• Exercise instructions:
Look through the listing below, and wherever a line has the string "having", copy it.

• Extracted records:
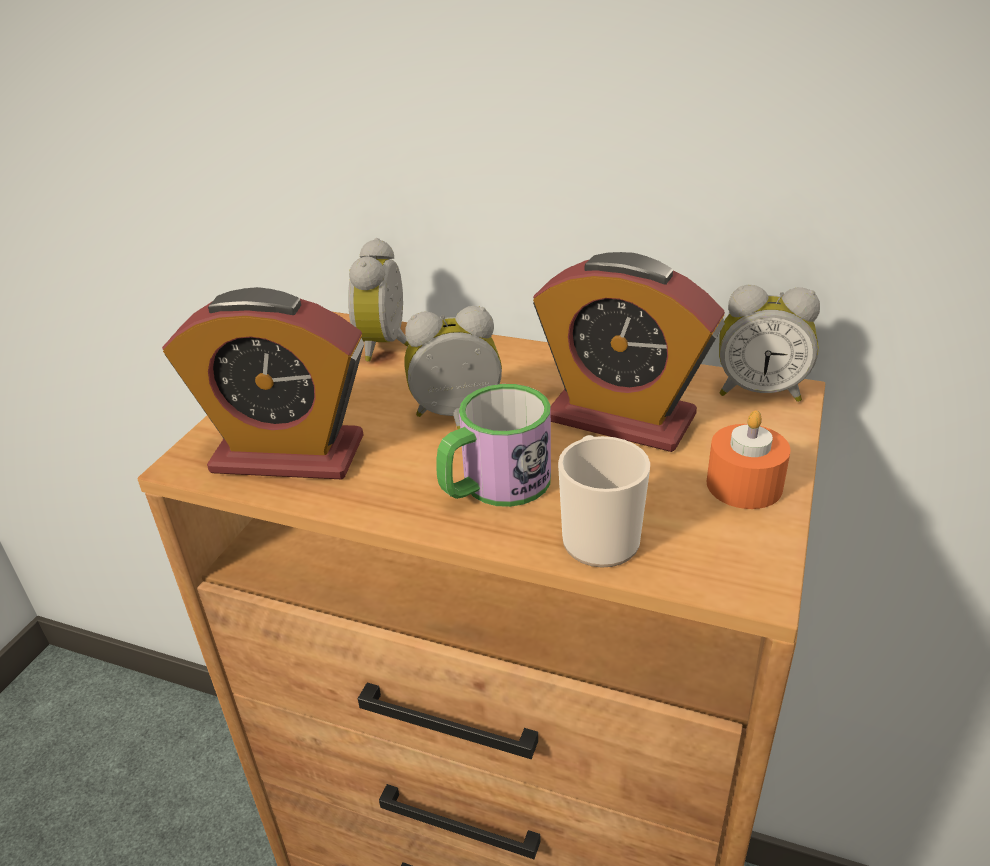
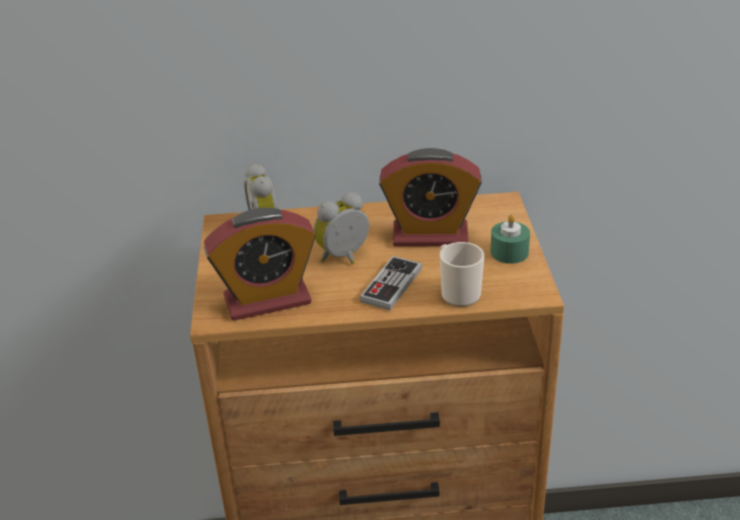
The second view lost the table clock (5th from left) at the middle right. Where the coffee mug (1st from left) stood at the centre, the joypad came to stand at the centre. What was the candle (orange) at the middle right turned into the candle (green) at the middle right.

--

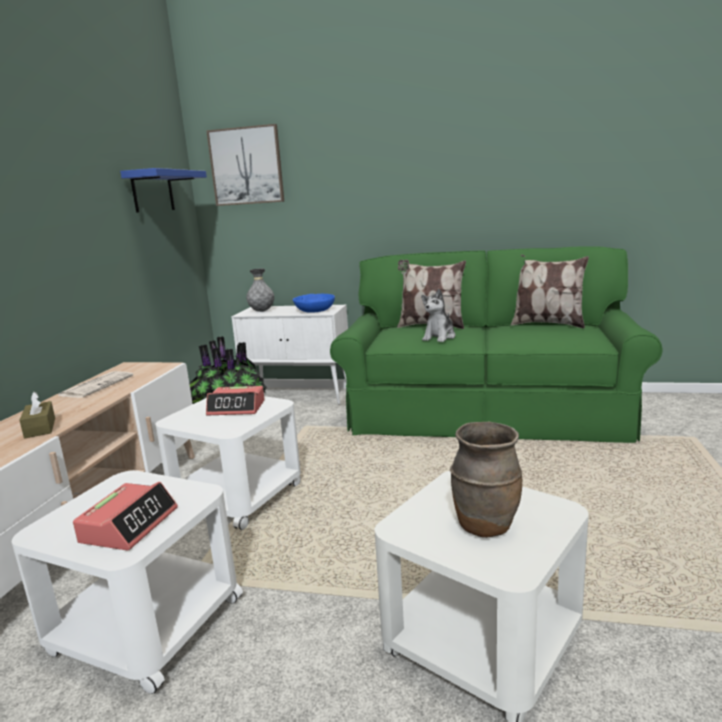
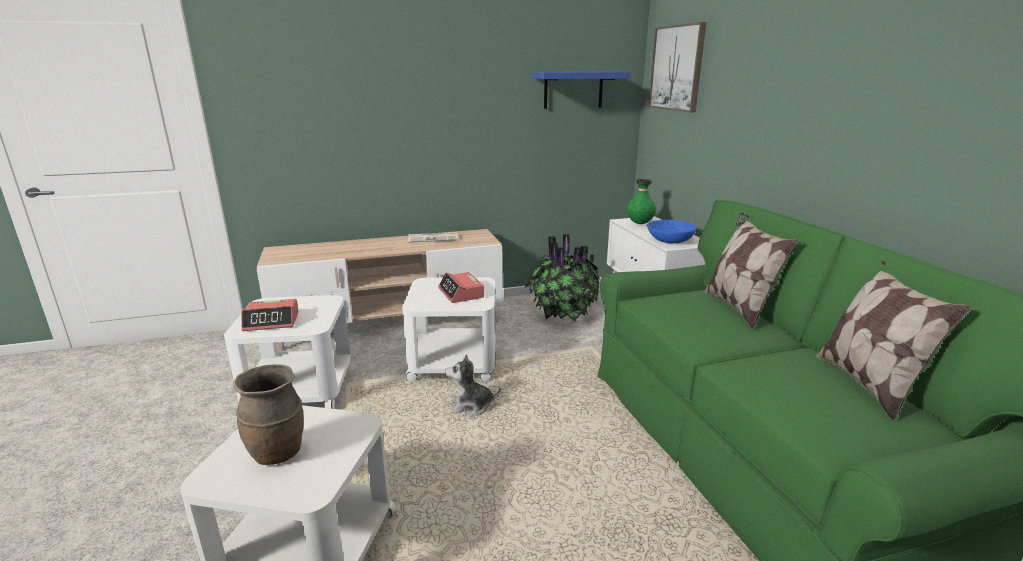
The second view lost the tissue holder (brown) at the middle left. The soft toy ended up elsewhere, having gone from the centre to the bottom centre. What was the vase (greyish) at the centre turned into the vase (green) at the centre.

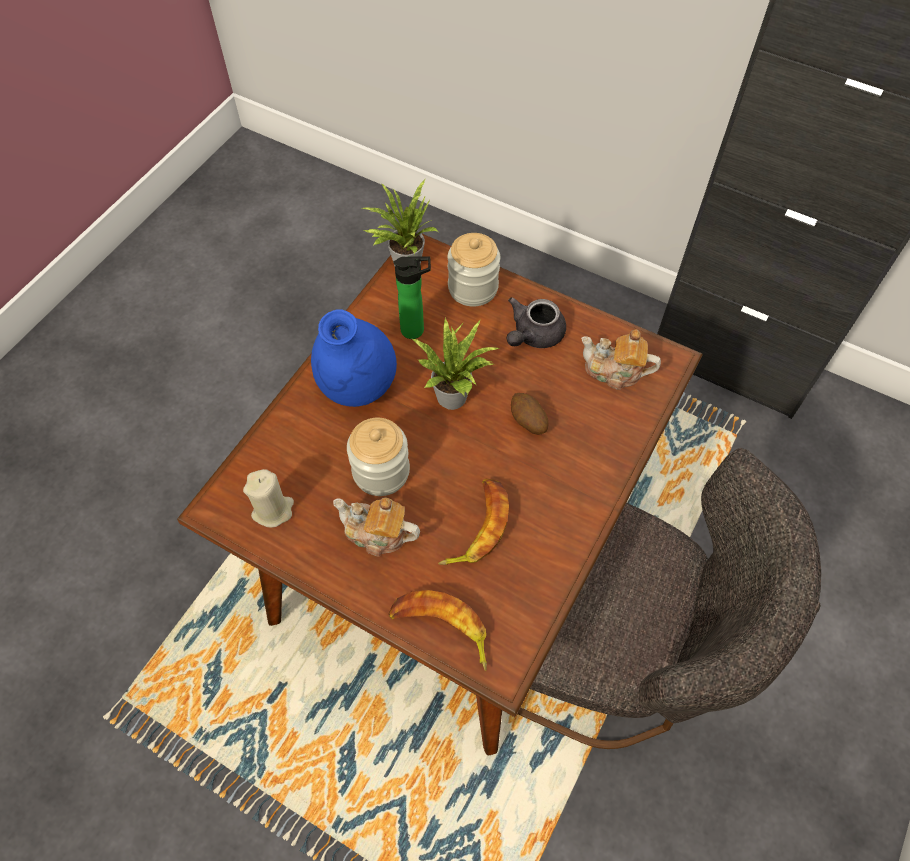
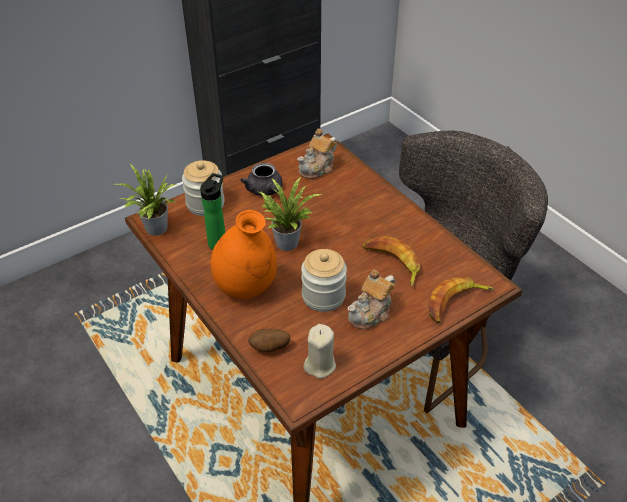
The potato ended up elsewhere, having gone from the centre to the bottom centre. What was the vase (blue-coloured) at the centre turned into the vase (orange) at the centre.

• Solution to this task:
The second view lost the tissue holder (brown) at the middle left. The soft toy ended up elsewhere, having gone from the centre to the bottom centre. What was the vase (greyish) at the centre turned into the vase (green) at the centre.
The potato ended up elsewhere, having gone from the centre to the bottom centre. What was the vase (blue-coloured) at the centre turned into the vase (orange) at the centre.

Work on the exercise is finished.